Entstehungszeit: 1749
Uraufführung: 22. April 1749 in der Académie royale de musique, Paris
Dauer: 23 Minuten
Bei den Berliner Philharmonikern:
erstmals in Auszügen am 22. Juni 2011, Dirigentin: Emmanuelle Haïm
Das französische Musiktheater des 18. Jahrhunderts bot in unterschiedlicher Ausprägung ein reiches Spektakel aus Gesang, Bühnenbild und Tanz. Besonders Ballette in unterschiedlicher Länge und Komplexität waren wichtig, wobei sie sowohl der Unterhaltung innerhalb einer Aufführung dienten als auch (sofern die Handlung es zuließ) als dramaturgisches Element eingesetzt wurden, um die Entwicklung der jeweiligen Geschichte voranzutreiben. Das wichtigste Genre des Musiktheaters war die Tragédie lyrique, ein Drama in fünf Akten über ein ernstes Thema – Beispiele hierfür sind etwa Jean-Philipp Rameaus Zoroastre und Les Borsades.
Eindrucksvoll war auch das Opéra-ballet, das sich in eine Reihe szenischer Bilder gliederte, die durch einen inhaltlichen roten Faden miteinander verbunden waren (wie etwa Rameaus Les Indes galantes). Weit verbreitet war auch das Genre der Pastorale héroïque, die drei Akte hatte und tragisch-heroische Elemente im pastoralen Setting brachte, wie das auch Rameaus Naïs mit dem Untertitel »opéra pour la paix« (Oper für den Frieden) tut.
Das Werk entstand anlässlich der Feierlichkeiten, die Ludwig XV. nach dem Frieden von Aachen 1748, der den Österreichischen Erbfolgekrieg beendete, im gesamten Königreich veranstalten ließ. Der Direktor der Académie royale de musique Joseph Guénot de Tréfontaine wollte sich mit dem Werk die Gunst Ludwigs XV. und seiner Mätresse, der Marquise de Pompadour, sichern. Natürlich wandte er sich dafür an die beiden damals führenden Protagonisten auf dem Gebiet der Oper, an den Librettisten Louis de Cahusac und an Jean-Philippe Rameau. Und Naïs hatte bei ihrer Premiere am 22. April 1749 triumphalen Erfolg.

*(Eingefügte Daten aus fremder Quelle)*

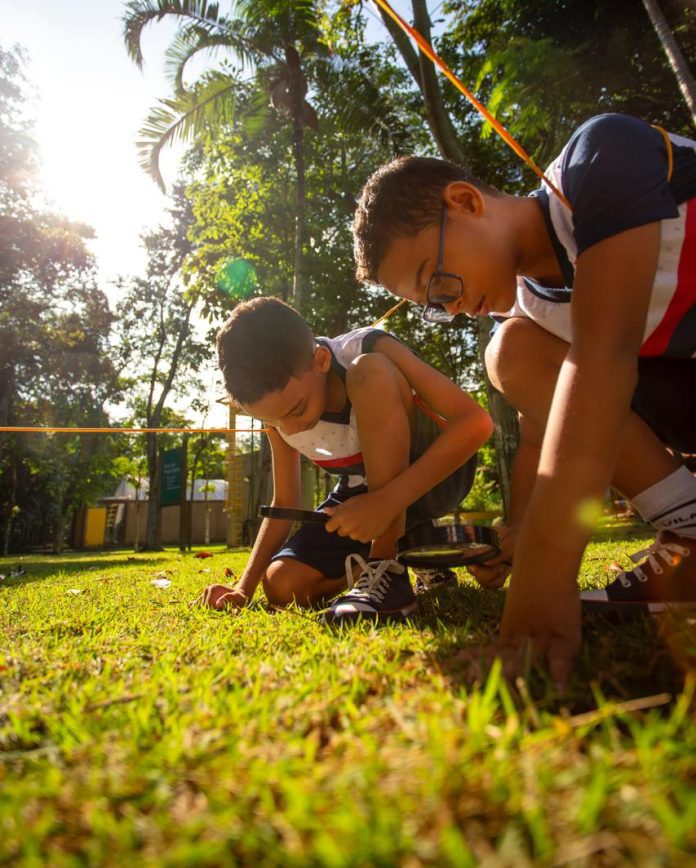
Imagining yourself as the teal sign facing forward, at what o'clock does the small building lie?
The small building is roughly at 6 o'clock from the teal sign.

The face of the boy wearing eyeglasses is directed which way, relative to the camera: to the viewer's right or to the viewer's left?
to the viewer's left

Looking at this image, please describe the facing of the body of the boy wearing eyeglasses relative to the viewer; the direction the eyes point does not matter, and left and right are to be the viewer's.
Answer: facing to the left of the viewer

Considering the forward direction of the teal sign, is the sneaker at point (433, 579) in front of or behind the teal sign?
in front

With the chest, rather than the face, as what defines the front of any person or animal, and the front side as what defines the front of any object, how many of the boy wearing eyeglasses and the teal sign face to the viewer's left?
1

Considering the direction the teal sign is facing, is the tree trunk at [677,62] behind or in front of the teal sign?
in front
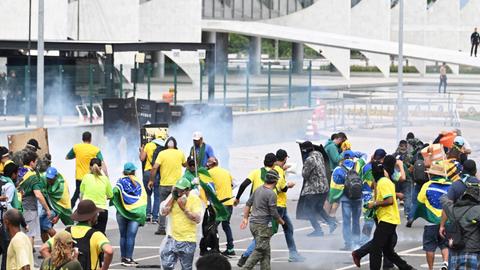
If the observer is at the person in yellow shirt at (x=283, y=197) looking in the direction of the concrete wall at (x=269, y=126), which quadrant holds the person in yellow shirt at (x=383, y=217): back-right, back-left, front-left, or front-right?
back-right

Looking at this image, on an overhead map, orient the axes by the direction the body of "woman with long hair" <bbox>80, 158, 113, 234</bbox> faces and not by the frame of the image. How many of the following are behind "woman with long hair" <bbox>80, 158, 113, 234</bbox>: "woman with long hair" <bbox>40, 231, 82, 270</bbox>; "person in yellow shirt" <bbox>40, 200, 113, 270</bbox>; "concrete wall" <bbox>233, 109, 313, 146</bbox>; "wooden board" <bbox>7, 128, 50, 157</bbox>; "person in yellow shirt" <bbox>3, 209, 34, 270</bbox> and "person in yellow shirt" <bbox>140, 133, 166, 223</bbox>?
3

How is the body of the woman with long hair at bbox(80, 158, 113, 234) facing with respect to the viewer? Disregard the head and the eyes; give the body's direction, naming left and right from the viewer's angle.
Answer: facing away from the viewer

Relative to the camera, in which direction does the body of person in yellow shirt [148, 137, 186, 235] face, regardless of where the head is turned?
away from the camera

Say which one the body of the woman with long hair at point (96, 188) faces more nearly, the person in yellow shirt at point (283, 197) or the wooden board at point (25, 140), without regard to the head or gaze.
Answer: the wooden board

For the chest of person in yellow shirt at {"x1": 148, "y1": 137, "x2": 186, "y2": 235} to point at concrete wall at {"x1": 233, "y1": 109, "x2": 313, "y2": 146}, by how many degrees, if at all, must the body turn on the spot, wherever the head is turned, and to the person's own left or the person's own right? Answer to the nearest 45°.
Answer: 0° — they already face it

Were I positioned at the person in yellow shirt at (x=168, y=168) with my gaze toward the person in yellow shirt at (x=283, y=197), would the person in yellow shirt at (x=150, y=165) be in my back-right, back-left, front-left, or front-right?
back-left
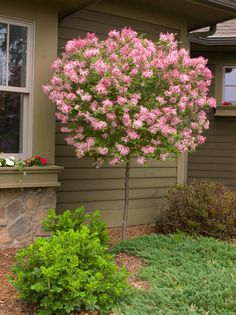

Cahusac nutzte ganz traditionell den Prolog, um dem Herrscher zu huldigen. Erzählt wird hier, wie Giganten und Titanen gegen die Olympier revoltieren. Jupiter schließt sich mit anderen Göttern zusammen, um die Ordnung wiederherzustellen, und teilt die Herrschaft auf: Er regiert Himmel und Erde, Neptun das Meer und Pluto die Unterwelt. Mit Jupiter war kein anderer als Ludwig XV. gemeint – eine Anspielung, die für das damalige Publikum offensichtlich war. Es konnte gar nicht anders, als Parallelen zwischen Jupiter und dem König zu ziehen, der nach Beilegung der Kampfhandlungen den Niederlanden und Österreich im Tausch gegen den Frieden jene Gebiete überließ, die die Franzosen erobert hatten.
Die sich an den Prolog anschließenden drei Akte erzählen die Geschichte von Neptun, der in die Nymphe Naïs verliebt ist. In der Gestalt eines Sterblichen versucht er, sie für sich zu gewinnen. Doch auch Télénus, der Anführer der Korinther, und Astérion, der Anführer der Hirten des Isthmus, sind in Naïs verliebt. Naïs’ Vater, der blinde Wahrsager Tiresias, warnt Télénus und Astérion vor dem Zorn des Meeresgottes, was sie als Aufforderungen fehlinterpretieren, den Rivalen zu töten, um den Meeresgott zu besänftigen. Als sie gerade dabei sind, Neptun in Menschengestalt per Schiff anzugreifen, ertränkt er sie. Neptun offenbart Naïs seine Identität und nimmt sie mit in seinen Unterwasserpalast, wo er sie in eine Göttin verwandelt.
Für den Prolog konnte mit Hilfe ausgefeilter Bühnentechnik eine gewaltige Maschinerie eingesetzt werden, die es ermöglichte, die von Giganten und Titanen aufgeschichteten Berge zu zerstören, die dazu dienen sollten, die Götter im Olymp zu erreichen und zu stürzen. Nachdem Jupiter seine Feinde besiegt hatte, sanken diese in die Bühnenversenkung herab und erschlugen die Gegner. Für besonderes Staunen dürfte auch der dritte Akt gesorgt haben, in dem die Widersacher des Meeresgottes vom tosenden Wasser verschlungen wurden.